### TO DO:
Skip the pictures and write out, word for word, the lines below from the one with "right wrist: (85, 160)" through the one with "right elbow: (218, 103)", inclusive.

Recorded data

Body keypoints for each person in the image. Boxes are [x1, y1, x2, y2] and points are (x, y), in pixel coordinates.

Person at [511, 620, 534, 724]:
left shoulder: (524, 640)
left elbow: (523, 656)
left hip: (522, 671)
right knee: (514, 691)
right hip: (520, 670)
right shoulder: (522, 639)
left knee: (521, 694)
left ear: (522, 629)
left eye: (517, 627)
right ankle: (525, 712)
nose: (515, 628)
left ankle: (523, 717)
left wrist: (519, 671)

---

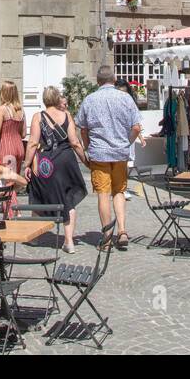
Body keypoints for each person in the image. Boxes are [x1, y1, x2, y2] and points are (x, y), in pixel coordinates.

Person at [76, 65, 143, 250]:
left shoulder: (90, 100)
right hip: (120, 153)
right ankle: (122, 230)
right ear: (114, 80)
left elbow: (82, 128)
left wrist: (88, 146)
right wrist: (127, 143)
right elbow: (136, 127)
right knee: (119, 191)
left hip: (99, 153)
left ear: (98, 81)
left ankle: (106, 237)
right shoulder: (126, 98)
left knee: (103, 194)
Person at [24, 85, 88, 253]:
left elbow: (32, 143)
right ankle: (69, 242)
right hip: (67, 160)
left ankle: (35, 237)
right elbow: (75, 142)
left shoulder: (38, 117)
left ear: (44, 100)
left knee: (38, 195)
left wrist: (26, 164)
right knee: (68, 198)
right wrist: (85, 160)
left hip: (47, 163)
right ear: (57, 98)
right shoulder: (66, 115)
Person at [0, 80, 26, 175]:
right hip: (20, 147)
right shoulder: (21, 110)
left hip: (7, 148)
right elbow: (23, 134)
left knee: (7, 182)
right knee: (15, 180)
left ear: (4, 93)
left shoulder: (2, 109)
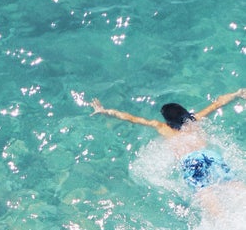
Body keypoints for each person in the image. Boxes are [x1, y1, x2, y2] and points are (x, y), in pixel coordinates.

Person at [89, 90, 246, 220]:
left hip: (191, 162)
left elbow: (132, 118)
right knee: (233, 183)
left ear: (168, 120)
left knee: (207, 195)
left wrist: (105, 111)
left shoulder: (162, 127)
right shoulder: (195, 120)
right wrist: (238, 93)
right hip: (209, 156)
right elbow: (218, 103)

---

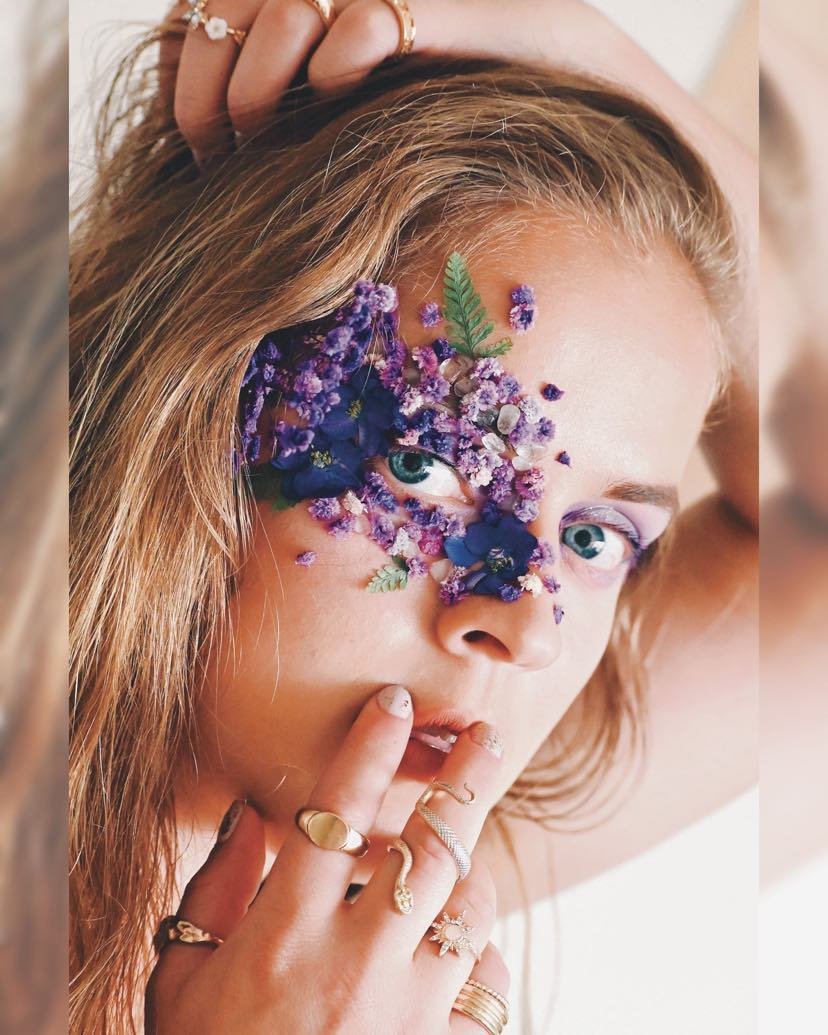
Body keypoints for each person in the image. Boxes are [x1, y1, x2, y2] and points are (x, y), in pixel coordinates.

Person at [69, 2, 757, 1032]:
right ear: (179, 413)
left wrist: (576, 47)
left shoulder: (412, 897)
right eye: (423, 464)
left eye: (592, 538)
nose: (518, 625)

### EXERCISE ANSWER:
right wrist: (85, 160)
left hip: (47, 163)
right ear: (57, 98)
right shoulder: (66, 115)
Person at [0, 80, 26, 175]:
right hip: (20, 147)
right shoulder: (21, 110)
left hip: (7, 148)
right elbow: (23, 134)
left knee: (7, 182)
right knee: (15, 180)
left ear: (4, 93)
left shoulder: (2, 109)
Body keypoints for each person in the image. Boxes are [x1, y1, x2, y2] and points are (x, y), in pixel coordinates.

Person at [89, 90, 246, 220]:
left hip: (191, 162)
left elbow: (132, 118)
right knee: (233, 183)
left ear: (168, 120)
left knee: (207, 195)
left wrist: (105, 111)
left shoulder: (162, 127)
right shoulder: (195, 120)
right wrist: (238, 93)
right hip: (209, 156)
right elbow: (218, 103)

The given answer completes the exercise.